- **Source text**:
- - - -

I want to apply the discussion of entropy to the features of a configurable product. But first we have to introduce the important concept of a “take rate”. In different industries this is called an “attach rate”, or a “penetration rate”. The idea is very simple: the take rate of an option is the fraction of units sold that include that option.
The take rate of option x is the number of units sold with option x, divided by the total number of units sold. So if 70% of our cars are sold with cloth seats and 30% with leather seats, then cloth has a take rate of 0.7 and leather has a take rate of 0.3.
In the case of a feature with two options, like cloth and leather, this looks just like a coin toss with two options, tails and heads. Recall that coins may not be fair. If I send you a message about a customer’s choice of seat, the entropy of that message is the same as for the outcome of one toss of a suitably biased (.3 to .7) coin. So take rates can be interpreted as probabilities.
Some features have more than two options. For example a backhoe feature called Feet has four different options: none, Flip, Flip Guard, and Street Guard. Each of these options has a take rate, and as long as we include the “none” option, these take rates have to add up to 1.0. So perhaps 30% of customers do not order Feet, 40% order Flip, 20% order Flip Guard, and 10% order Street Guard. The take rates are 0.4, 0.3, 0.2, and 0.1, respectively, which add up to 1.0.
With four options we lose the connection to coin tosses. We could use a loaded die to talk about features with six options, but an all purpose metaphor is the roulette wheel. Think of a spinning roulette wheel, or a stationary wheel with a spinning arrow as in many children’s games.

- - - -

- **Data provided**:
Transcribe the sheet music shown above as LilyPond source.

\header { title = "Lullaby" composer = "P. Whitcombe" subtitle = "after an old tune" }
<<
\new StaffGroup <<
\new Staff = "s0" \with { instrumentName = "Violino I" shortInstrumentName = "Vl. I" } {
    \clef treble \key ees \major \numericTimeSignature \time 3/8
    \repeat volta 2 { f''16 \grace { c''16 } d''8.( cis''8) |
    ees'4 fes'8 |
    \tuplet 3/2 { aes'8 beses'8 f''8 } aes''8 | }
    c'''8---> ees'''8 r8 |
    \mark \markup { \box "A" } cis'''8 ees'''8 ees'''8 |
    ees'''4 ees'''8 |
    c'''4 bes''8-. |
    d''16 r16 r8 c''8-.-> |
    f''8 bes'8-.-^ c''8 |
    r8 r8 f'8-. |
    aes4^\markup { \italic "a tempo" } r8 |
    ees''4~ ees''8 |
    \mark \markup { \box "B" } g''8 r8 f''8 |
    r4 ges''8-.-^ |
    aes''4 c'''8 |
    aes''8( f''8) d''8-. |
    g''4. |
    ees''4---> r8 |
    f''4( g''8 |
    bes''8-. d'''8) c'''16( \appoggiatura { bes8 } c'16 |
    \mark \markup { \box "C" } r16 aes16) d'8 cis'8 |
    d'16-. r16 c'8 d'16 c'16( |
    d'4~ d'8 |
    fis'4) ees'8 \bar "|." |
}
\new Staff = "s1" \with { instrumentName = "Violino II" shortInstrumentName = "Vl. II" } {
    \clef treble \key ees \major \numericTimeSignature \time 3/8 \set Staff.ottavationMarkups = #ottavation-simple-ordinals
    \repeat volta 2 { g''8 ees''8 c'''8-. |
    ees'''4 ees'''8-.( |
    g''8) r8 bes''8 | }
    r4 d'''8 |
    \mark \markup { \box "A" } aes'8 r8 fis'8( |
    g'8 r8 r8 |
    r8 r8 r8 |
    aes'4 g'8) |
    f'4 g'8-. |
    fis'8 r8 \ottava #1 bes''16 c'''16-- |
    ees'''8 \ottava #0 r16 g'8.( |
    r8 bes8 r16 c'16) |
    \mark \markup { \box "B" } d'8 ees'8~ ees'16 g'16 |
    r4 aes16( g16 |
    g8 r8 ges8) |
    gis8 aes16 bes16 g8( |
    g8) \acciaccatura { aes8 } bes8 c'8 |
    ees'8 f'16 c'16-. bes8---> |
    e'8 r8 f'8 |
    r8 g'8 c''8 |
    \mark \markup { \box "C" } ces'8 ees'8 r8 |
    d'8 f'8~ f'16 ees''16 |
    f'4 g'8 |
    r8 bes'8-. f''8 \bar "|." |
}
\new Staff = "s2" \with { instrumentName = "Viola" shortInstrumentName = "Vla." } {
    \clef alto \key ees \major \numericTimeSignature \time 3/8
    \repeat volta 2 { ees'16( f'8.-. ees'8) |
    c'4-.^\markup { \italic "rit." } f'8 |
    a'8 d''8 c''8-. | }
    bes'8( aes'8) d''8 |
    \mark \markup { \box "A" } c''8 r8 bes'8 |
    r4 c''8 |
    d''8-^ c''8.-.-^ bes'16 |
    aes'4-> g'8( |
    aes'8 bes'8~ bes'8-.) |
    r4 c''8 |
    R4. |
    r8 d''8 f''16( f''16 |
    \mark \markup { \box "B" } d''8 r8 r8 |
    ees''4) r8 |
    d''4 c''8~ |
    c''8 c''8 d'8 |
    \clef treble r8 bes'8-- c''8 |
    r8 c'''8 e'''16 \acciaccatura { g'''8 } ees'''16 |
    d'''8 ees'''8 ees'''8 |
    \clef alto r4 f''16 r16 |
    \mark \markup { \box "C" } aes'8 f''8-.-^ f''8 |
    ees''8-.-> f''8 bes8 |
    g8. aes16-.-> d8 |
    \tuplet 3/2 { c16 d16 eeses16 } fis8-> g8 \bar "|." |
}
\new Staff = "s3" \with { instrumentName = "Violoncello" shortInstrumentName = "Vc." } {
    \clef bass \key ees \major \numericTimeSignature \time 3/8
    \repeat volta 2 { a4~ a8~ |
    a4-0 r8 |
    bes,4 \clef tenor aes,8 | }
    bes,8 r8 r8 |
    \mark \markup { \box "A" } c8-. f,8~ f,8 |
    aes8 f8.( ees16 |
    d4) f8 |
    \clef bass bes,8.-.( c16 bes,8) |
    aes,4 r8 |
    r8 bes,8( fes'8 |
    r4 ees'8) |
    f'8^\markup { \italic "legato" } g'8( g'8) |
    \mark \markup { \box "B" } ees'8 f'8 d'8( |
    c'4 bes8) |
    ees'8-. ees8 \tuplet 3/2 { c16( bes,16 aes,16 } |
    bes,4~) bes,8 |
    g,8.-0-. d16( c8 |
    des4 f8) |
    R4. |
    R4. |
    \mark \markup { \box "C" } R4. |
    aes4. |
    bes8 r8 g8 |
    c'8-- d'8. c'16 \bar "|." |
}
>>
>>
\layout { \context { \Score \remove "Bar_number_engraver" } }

- - - -

- **Exercise set**:
1. Reproduce word for word the passage of the take-rate text above starting with "I want to apply" and going on through "rate of 0.3.".
2. Locate every line in the listing above that contains the string "treble", and copy each such line; case counts.

- **Solutions to the exercise**:
1.
I want to apply the discussion of entropy to the features of a configurable product. But first we have to introduce the important concept of a “take rate”. In different industries this is called an “attach rate”, or a “penetration rate”. The idea is very simple: the take rate of an option is the fraction of units sold that include that option.
The take rate of option x is the number of units sold with option x, divided by the total number of units sold. So if 70% of our cars are sold with cloth seats and 30% with leather seats, then cloth has a take rate of 0.7 and leather has a take rate of 0.3.

2.
    \clef treble \key ees \major \numericTimeSignature \time 3/8
    \clef treble \key ees \major \numericTimeSignature \time 3/8 \set Staff.ottavationMarkups = #ottavation-simple-ordinals
    \clef treble r8 bes'8-- c''8 |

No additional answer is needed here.